→ Task objective:
Write the data below out again in full, exactly as shown.

→ Records from a data collection:
====================
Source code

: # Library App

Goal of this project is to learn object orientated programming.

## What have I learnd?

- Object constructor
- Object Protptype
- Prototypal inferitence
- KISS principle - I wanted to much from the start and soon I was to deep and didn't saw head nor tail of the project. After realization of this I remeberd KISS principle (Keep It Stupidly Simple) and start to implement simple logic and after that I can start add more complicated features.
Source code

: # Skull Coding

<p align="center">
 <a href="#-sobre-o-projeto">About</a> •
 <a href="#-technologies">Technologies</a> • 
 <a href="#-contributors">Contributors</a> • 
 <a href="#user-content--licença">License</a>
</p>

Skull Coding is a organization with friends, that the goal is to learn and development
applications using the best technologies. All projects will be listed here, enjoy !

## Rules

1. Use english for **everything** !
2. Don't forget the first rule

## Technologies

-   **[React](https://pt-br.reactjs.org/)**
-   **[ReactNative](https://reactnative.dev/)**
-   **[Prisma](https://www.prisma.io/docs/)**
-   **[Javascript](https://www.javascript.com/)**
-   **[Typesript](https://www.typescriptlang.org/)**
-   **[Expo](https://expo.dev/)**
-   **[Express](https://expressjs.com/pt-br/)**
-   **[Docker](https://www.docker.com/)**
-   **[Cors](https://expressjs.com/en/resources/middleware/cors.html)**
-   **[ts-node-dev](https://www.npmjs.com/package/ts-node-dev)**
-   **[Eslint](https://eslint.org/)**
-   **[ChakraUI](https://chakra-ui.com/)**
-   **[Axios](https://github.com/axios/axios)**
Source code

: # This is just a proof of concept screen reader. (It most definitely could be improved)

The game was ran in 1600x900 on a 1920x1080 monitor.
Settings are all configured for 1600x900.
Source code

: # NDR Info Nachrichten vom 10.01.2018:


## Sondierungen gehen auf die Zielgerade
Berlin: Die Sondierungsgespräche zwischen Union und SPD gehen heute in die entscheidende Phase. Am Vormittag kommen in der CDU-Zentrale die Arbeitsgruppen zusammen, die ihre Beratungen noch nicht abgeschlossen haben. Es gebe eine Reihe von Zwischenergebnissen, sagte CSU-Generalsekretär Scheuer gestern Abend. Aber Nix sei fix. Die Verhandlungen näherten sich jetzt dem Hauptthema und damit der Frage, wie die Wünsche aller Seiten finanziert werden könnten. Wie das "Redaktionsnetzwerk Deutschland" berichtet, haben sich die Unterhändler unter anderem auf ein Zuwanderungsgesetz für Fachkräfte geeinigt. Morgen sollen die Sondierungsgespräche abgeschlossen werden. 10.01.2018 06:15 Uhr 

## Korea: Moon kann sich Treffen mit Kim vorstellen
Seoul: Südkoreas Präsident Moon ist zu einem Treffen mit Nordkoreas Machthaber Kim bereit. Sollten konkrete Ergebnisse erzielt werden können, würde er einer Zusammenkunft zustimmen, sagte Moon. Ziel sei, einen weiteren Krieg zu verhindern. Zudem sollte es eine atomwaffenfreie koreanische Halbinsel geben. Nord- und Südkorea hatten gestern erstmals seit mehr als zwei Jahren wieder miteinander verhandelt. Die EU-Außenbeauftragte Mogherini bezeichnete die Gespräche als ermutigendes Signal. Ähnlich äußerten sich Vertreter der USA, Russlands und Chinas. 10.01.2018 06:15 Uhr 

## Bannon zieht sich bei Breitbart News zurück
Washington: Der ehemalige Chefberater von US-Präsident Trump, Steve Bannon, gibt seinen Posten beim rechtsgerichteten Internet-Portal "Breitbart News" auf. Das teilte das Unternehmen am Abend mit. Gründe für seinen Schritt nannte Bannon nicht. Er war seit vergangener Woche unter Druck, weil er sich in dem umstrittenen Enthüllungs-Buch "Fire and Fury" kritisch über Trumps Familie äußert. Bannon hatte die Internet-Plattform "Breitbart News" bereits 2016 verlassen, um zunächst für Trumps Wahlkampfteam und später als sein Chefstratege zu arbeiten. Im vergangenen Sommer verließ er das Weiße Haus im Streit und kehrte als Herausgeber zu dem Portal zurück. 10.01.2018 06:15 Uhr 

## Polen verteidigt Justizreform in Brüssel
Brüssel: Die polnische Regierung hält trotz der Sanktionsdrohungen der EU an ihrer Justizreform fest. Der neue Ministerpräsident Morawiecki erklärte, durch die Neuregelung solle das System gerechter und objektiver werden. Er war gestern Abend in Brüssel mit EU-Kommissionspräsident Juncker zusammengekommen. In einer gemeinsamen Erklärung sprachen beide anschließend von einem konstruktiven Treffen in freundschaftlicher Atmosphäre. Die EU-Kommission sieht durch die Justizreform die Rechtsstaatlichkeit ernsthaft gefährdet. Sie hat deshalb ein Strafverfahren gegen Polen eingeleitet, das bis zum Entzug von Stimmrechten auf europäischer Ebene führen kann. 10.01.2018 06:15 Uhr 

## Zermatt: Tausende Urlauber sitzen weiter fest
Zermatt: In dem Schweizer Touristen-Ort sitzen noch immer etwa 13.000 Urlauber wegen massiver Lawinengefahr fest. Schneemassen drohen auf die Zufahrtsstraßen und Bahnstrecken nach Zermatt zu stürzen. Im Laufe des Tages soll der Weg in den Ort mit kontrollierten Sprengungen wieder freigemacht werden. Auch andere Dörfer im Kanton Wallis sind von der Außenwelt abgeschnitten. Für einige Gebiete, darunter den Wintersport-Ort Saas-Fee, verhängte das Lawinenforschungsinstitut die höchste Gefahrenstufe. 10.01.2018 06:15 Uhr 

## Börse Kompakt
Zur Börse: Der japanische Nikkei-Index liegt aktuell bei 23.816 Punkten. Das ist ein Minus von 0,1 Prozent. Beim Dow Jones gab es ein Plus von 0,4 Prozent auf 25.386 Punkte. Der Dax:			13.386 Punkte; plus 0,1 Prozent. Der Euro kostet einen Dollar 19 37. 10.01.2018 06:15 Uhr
====================
→ The completed task:
Source code

: # Library App

Goal of this project is to learn object orientated programming.

## What have I learnd?

- Object constructor
- Object Protptype
- Prototypal inferitence
- KISS principle - I wanted to much from the start and soon I was to deep and didn't saw head nor tail of the project. After realization of this I remeberd KISS principle (Keep It Stupidly Simple) and start to implement simple logic and after that I can start add more complicated features.
Source code

: # Skull Coding

<p align="center">
 <a href="#-sobre-o-projeto">About</a> •
 <a href="#-technologies">Technologies</a> • 
 <a href="#-contributors">Contributors</a> • 
 <a href="#user-content--licença">License</a>
</p>

Skull Coding is a organization with friends, that the goal is to learn and development
applications using the best technologies. All projects will be listed here, enjoy !

## Rules

1. Use english for **everything** !
2. Don't forget the first rule

## Technologies

-   **[React](https://pt-br.reactjs.org/)**
-   **[ReactNative](https://reactnative.dev/)**
-   **[Prisma](https://www.prisma.io/docs/)**
-   **[Javascript](https://www.javascript.com/)**
-   **[Typesript](https://www.typescriptlang.org/)**
-   **[Expo](https://expo.dev/)**
-   **[Express](https://expressjs.com/pt-br/)**
-   **[Docker](https://www.docker.com/)**
-   **[Cors](https://expressjs.com/en/resources/middleware/cors.html)**
-   **[ts-node-dev](https://www.npmjs.com/package/ts-node-dev)**
-   **[Eslint](https://eslint.org/)**
-   **[ChakraUI](https://chakra-ui.com/)**
-   **[Axios](https://github.com/axios/axios)**
Source code

: # This is just a proof of concept screen reader. (It most definitely could be improved)

The game was ran in 1600x900 on a 1920x1080 monitor.
Settings are all configured for 1600x900.
Source code

: # NDR Info Nachrichten vom 10.01.2018:


## Sondierungen gehen auf die Zielgerade
Berlin: Die Sondierungsgespräche zwischen Union und SPD gehen heute in die entscheidende Phase. Am Vormittag kommen in der CDU-Zentrale die Arbeitsgruppen zusammen, die ihre Beratungen noch nicht abgeschlossen haben. Es gebe eine Reihe von Zwischenergebnissen, sagte CSU-Generalsekretär Scheuer gestern Abend. Aber Nix sei fix. Die Verhandlungen näherten sich jetzt dem Hauptthema und damit der Frage, wie die Wünsche aller Seiten finanziert werden könnten. Wie das "Redaktionsnetzwerk Deutschland" berichtet, haben sich die Unterhändler unter anderem auf ein Zuwanderungsgesetz für Fachkräfte geeinigt. Morgen sollen die Sondierungsgespräche abgeschlossen werden. 10.01.2018 06:15 Uhr 

## Korea: Moon kann sich Treffen mit Kim vorstellen
Seoul: Südkoreas Präsident Moon ist zu einem Treffen mit Nordkoreas Machthaber Kim bereit. Sollten konkrete Ergebnisse erzielt werden können, würde er einer Zusammenkunft zustimmen, sagte Moon. Ziel sei, einen weiteren Krieg zu verhindern. Zudem sollte es eine atomwaffenfreie koreanische Halbinsel geben. Nord- und Südkorea hatten gestern erstmals seit mehr als zwei Jahren wieder miteinander verhandelt. Die EU-Außenbeauftragte Mogherini bezeichnete die Gespräche als ermutigendes Signal. Ähnlich äußerten sich Vertreter der USA, Russlands und Chinas. 10.01.2018 06:15 Uhr 

## Bannon zieht sich bei Breitbart News zurück
Washington: Der ehemalige Chefberater von US-Präsident Trump, Steve Bannon, gibt seinen Posten beim rechtsgerichteten Internet-Portal "Breitbart News" auf. Das teilte das Unternehmen am Abend mit. Gründe für seinen Schritt nannte Bannon nicht. Er war seit vergangener Woche unter Druck, weil er sich in dem umstrittenen Enthüllungs-Buch "Fire and Fury" kritisch über Trumps Familie äußert. Bannon hatte die Internet-Plattform "Breitbart News" bereits 2016 verlassen, um zunächst für Trumps Wahlkampfteam und später als sein Chefstratege zu arbeiten. Im vergangenen Sommer verließ er das Weiße Haus im Streit und kehrte als Herausgeber zu dem Portal zurück. 10.01.2018 06:15 Uhr 

## Polen verteidigt Justizreform in Brüssel
Brüssel: Die polnische Regierung hält trotz der Sanktionsdrohungen der EU an ihrer Justizreform fest. Der neue Ministerpräsident Morawiecki erklärte, durch die Neuregelung solle das System gerechter und objektiver werden. Er war gestern Abend in Brüssel mit EU-Kommissionspräsident Juncker zusammengekommen. In einer gemeinsamen Erklärung sprachen beide anschließend von einem konstruktiven Treffen in freundschaftlicher Atmosphäre. Die EU-Kommission sieht durch die Justizreform die Rechtsstaatlichkeit ernsthaft gefährdet. Sie hat deshalb ein Strafverfahren gegen Polen eingeleitet, das bis zum Entzug von Stimmrechten auf europäischer Ebene führen kann. 10.01.2018 06:15 Uhr 

## Zermatt: Tausende Urlauber sitzen weiter fest
Zermatt: In dem Schweizer Touristen-Ort sitzen noch immer etwa 13.000 Urlauber wegen massiver Lawinengefahr fest. Schneemassen drohen auf die Zufahrtsstraßen und Bahnstrecken nach Zermatt zu stürzen. Im Laufe des Tages soll der Weg in den Ort mit kontrollierten Sprengungen wieder freigemacht werden. Auch andere Dörfer im Kanton Wallis sind von der Außenwelt abgeschnitten. Für einige Gebiete, darunter den Wintersport-Ort Saas-Fee, verhängte das Lawinenforschungsinstitut die höchste Gefahrenstufe. 10.01.2018 06:15 Uhr 

## Börse Kompakt
Zur Börse: Der japanische Nikkei-Index liegt aktuell bei 23.816 Punkten. Das ist ein Minus von 0,1 Prozent. Beim Dow Jones gab es ein Plus von 0,4 Prozent auf 25.386 Punkte. Der Dax:			13.386 Punkte; plus 0,1 Prozent. Der Euro kostet einen Dollar 19 37. 10.01.2018 06:15 Uhr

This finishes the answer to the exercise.